◆ **SET TASKS**:
(A) According to the page excerpt, what range was the main injection advance angle varied within?
(B) In the listing, swap "Dot" for "Marker" in the lines starting at the one containing "pose: elev=353.2 azim=8.9" and ending at the end of the listing, and give those lines without the pictures.

◆ **PAGE EXCERPT**:
——————

Fig. 5 Attenuation curves at different engine speeds

The engine noise at different speeds is predicted by these attenuation curves. Figure 6 shows the comparison between the predicted engine noise and the measured engine noise. It can be seen that the values are uniform and close around the straight line. The predicted value and the measured value are basically the same. The attenuation curves obtained in this section are credible and can be used in the following research.

3.3 Effect of main injection advance angle

For the diesel engine in this research, the fuel is injected into the cylinder twice—pilot injection and main injection in one working cycle. In this section, the TIQ (total injection quantity), PIQ and PIIT are fixed at specific value while MIAA is variable at each engine speed. The variation range of MIAA was controlled between –10 and 2.5° CA.

Fig. 6 Engine noise predicted by attenuation curves

MIAA has important effects on in-cylinder combustion process. The ignition delay and the combustible mixture generated in ignition delay period can be reduced by appropriate injection timing. And then, the rate of combustion and pressure oscillation in the rapid burning duration can be restrained. Consequently, the combustion noise can be reduced. As shown in Fig. 7, the engine noise has different variations as the MIAA changes at different speeds. As the main injection timing advances, the engine noise rises at 1000 r/min. However, it declines at 1400, 1600 and 2600 r/min. Nevertheless, it decreases at first and then decreases at 1800–2200 r/min.

——————

◆ **SUPPLIED RECORDS**:
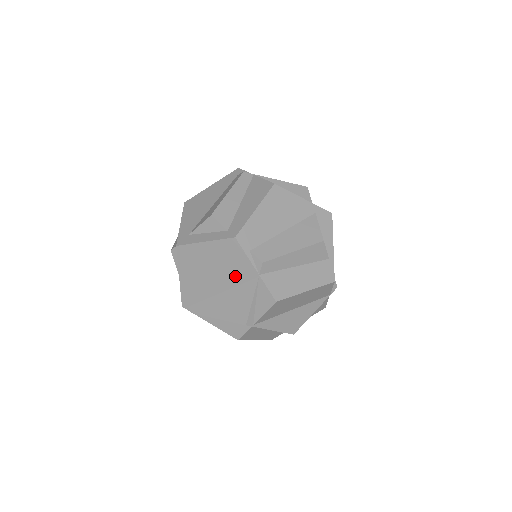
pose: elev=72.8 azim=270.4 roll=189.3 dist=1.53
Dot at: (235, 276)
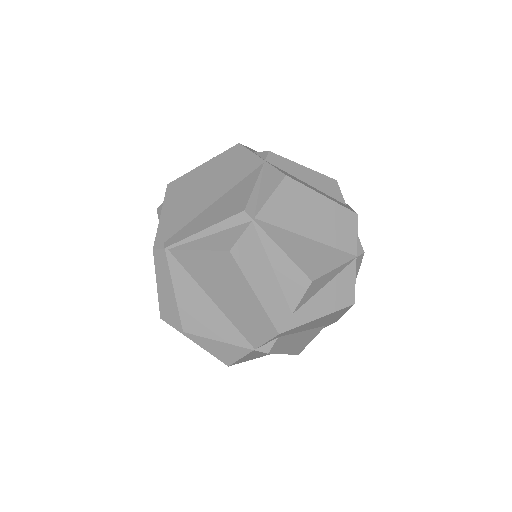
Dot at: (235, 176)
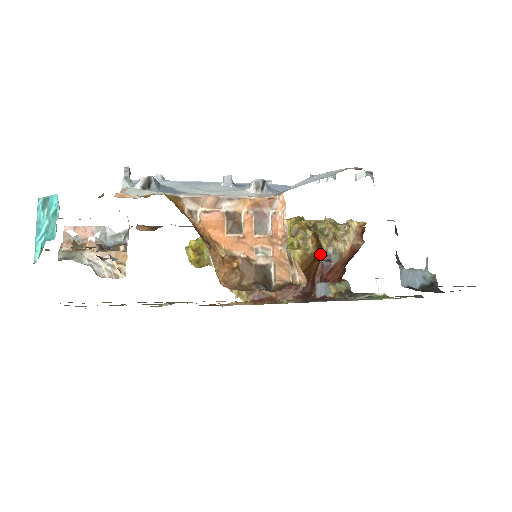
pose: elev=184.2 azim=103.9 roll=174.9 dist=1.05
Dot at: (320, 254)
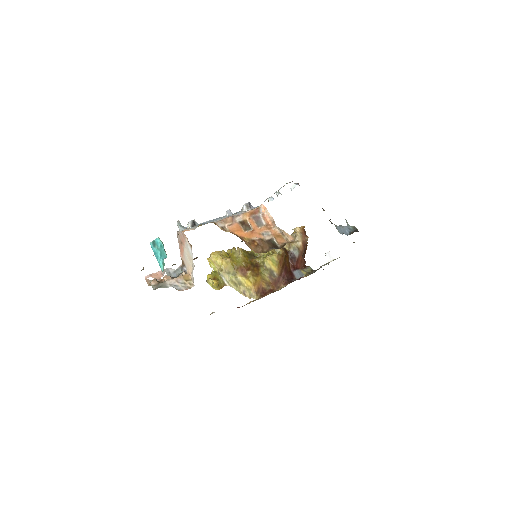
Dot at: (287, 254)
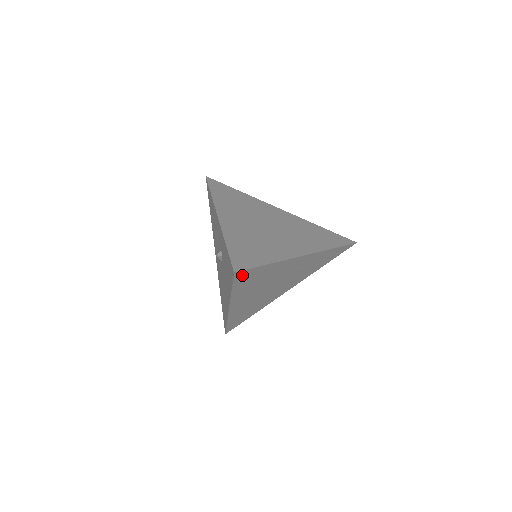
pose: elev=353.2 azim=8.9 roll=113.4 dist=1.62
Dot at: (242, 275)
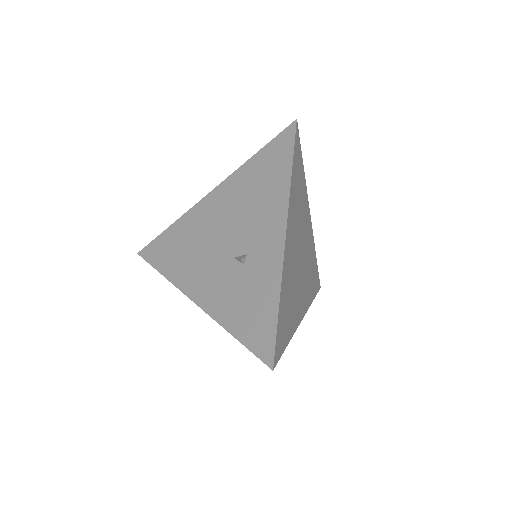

——————

◆ **CORRECT ANSWERS**:
(A) Between –10 and 2.5° CA.

(B)
pose: elev=353.2 azim=8.9 roll=113.4 dist=1.62
Marker at: (242, 275)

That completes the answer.